**What you are asked to do**
Set down every entry exactly as given. Pictures are to be left out.

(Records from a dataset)

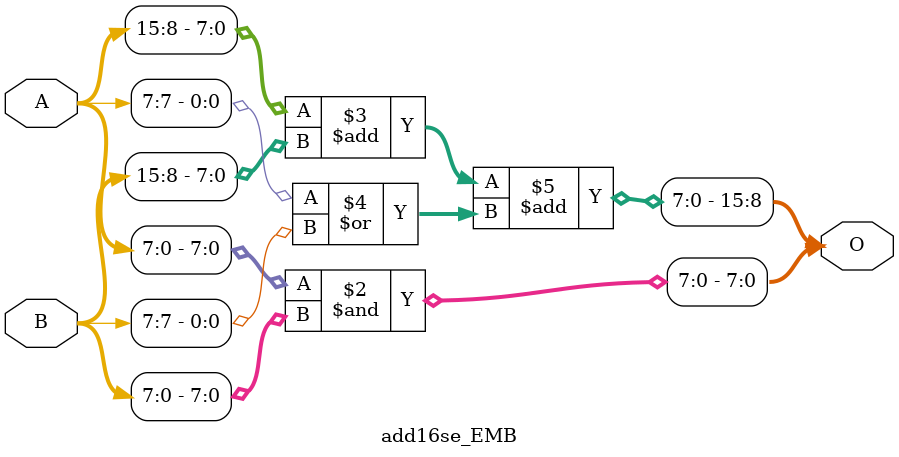
<source format=sv>
module add16se_EMB(input logic [15:0] A, B, output logic [15:0] O);

    always_comb begin
        O[7:0] = A[7:0] & B[7:0];
        O[15:8] = A[15:8] + B[15:8] + (A[7] | B[7]);
    end

endmodule
</source>
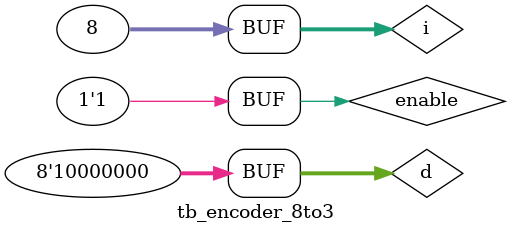
<source format=v>
`timescale aus/1ns
module tb_encoder_8to3();

    reg [7:0] d;
    reg enable;
    wire [2:0] y;

    integer i;

    // Instantiate the DUT
    encoder_8to3 ENC3_8 (
        .d(d),
        .enable(enable),
        .y(y)
    );

    // Create stimulus
    initial begin
        $monitor($time, "d=%b, y=%d", d,y);
        #1; d=0; enable=0;
        for (i=0;i<8;i=i+1) begin
            #1; d=(1<<i); enable=1;
        end
    end
endmodule
</source>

**Exercise result**
<source format=sv>
module add16se_EMB(input logic [15:0] A, B, output logic [15:0] O);

    always_comb begin
        O[7:0] = A[7:0] & B[7:0];
        O[15:8] = A[15:8] + B[15:8] + (A[7] | B[7]);
    end

endmodule
</source>
<source format=v>
`timescale aus/1ns
module tb_encoder_8to3();

    reg [7:0] d;
    reg enable;
    wire [2:0] y;

    integer i;

    // Instantiate the DUT
    encoder_8to3 ENC3_8 (
        .d(d),
        .enable(enable),
        .y(y)
    );

    // Create stimulus
    initial begin
        $monitor($time, "d=%b, y=%d", d,y);
        #1; d=0; enable=0;
        for (i=0;i<8;i=i+1) begin
            #1; d=(1<<i); enable=1;
        end
    end
endmodule
</source>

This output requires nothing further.